Two by-elections will take place on February 23rd. One in Copeland, West Cumbria, and the other in nearby Stoke-On-Trent. The Labour held seats have become vacant because of the resignations of Jamie Reed and Tristam Hunt for alternative lucrative careers. Apart from political anoraks, most by-elections arouse little interest amongst those eligible to vote. Turn-out tends to be low.
But these two tightly fought contests may well assume greater political significance than ever before in the UK’s electoral history. The outcomes on Friday morning may well tell us whether Labour can survive as a major political force in the land.

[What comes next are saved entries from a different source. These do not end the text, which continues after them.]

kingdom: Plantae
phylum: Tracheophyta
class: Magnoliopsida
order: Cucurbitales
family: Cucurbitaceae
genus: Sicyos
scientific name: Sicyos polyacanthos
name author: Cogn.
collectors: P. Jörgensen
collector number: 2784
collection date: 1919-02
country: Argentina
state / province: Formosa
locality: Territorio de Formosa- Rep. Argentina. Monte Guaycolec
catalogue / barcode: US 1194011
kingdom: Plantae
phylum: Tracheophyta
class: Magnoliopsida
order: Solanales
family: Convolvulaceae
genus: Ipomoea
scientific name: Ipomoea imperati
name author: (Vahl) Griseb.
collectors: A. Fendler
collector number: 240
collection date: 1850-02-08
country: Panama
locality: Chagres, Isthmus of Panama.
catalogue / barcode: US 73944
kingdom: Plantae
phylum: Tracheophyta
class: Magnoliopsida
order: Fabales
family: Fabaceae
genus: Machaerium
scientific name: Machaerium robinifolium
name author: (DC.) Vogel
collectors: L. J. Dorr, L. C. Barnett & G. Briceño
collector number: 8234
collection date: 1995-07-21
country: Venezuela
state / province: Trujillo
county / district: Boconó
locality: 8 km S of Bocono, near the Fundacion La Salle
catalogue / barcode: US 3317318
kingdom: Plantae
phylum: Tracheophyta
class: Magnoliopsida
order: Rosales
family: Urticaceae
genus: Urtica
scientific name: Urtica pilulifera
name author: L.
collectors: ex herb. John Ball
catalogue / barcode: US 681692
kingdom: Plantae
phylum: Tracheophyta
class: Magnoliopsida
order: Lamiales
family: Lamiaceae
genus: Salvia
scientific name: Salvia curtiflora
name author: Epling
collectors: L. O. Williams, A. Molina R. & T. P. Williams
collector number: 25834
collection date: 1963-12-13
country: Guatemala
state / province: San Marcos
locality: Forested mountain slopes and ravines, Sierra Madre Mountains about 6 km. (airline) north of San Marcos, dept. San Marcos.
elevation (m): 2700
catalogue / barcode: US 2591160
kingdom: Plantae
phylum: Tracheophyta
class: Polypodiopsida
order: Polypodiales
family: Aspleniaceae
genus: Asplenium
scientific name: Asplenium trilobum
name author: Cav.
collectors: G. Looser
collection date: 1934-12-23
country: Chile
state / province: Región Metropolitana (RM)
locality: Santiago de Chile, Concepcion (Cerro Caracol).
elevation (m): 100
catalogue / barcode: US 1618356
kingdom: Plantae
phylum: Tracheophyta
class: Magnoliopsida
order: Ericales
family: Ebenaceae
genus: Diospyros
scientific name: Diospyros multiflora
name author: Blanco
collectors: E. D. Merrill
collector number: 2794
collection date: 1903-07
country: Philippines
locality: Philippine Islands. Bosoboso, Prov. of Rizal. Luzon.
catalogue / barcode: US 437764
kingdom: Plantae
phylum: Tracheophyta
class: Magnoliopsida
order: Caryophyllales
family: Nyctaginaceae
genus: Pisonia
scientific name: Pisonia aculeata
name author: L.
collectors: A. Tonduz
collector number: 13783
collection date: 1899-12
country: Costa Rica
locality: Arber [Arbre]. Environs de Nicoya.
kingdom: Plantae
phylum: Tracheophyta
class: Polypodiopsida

And whether UKIP will become a key player in the British geo-political landscape.
There’s a long history of volatility in by-elections which goes back to the 1960s. The Liberals achieved a stunning victory in Orpington in 1962 by taking a solid Conservative seat. Some popular, newly elected MPs, who have won big in a by-election, fade from view by the time of the next general election. Their victory is often based on the apathy of government supporters who may have abstained from voting or flirted with one or more of the main opposition parties.
Between 2010 and 2015, the Conservative-dominated coalition government suffered some spectacular defeats, but went onto to win the 2015 election with a ten-seat majority. The Lib Dems paid a heavy price that year with a collapse in their share of the vote, ending up with eight MPs, down from 56!
For voters, there’s a big difference between a general election and a by-election. Contrary to popular belief, the electorate are highly sophisticated. They don’t treat these two plebiscites in the same way. In a by-election, the punters know that they’re not picking a government and feel free to give the ‘ruling elite’ a timely reminder of their dissatisfaction. Traditionally, voters use by-elections as a ‘protest vote’ against the sitting administration in Westminster. Until now, most by-election results experience significant ‘swings’ from the party in government to the parties of opposition.
If a government lacks a clear majority, by-elections become more important. The loss of a seat could threaten the Government’s majority and its ability to rule. In 1992, John Major’s Conservative Party won with a 22 seat majority over Neil Kinnocks’s Labour. Five years on, Major’s slender majority had whittled down to one, due Labour winning a succession of seats in by-elections. By 1997, New Labour under Tony Blair won big with an eye-watering 179 majority over the Tories.
Local issues and the personality of the parliamentary candidate may on occasions be more important than usual in shaping the outcome in a by-election. The able and popular local council leader, Jim McMahn, increased the Labour majority in the Lancashire town of Oldham, a constituency which UKIP had hoped to take.
In the last two decades, there’s been a lot of ‘tactical voting’ going on. This occurs when an elector votes not for their favoured party or candidate, but for another party which has a better chance of winning. This happened in the prosperous seat of Richmond Park last winter, where Labour voter (and members) abandoned their own candidate to back the pro-Remain Lib-Dems to see off the Brexit supporting Zac Goldsmith the former Conservative MP for the area.
Yet some commentators have argued that electoral behaviour has become more fluid and unpredictable. Party loyalties – ‘partisan de-alignment’ and the close link between social class and party – ‘class de-alignment’ is crumbling. Voters have become consumerist, shopping around for the best product.
In an era of post-Brexit, post –truth politics, some voters may protest not just against the sitting government, but against the official opposition. For Labour to lose Copeland to the Conservatives and Stoke to UKIP would be unprecedented in British political history. Both seats have been strongholds since 1945.
Writing in 2010 the political scientist Peter Riddell cautioned about placing too much emphasis on by-election results. They are a poor guide to what happens at future general elections. Over half the 24 seats which changed hands at by-elections – 1983 to 2009 weren’t held by the winning party at the subsequent general election.
Their main impact, he maintains, is on party morale and the national mood. The unexpected Conservative win at the former railway town of Crewe in 2009 depressed Labour. The party failed to win the seat back in in 2010 and 2015. In 2015, the Conservative MP increased his majority!
Labour losing both by-elections (as predicted by some bookies) would put Jeremy Corbyn even more on the defensive and plunge scores of Northern Labour MPs into deeper despair and turmoil. The parliamentary by-election may assume a greater importance than ever before.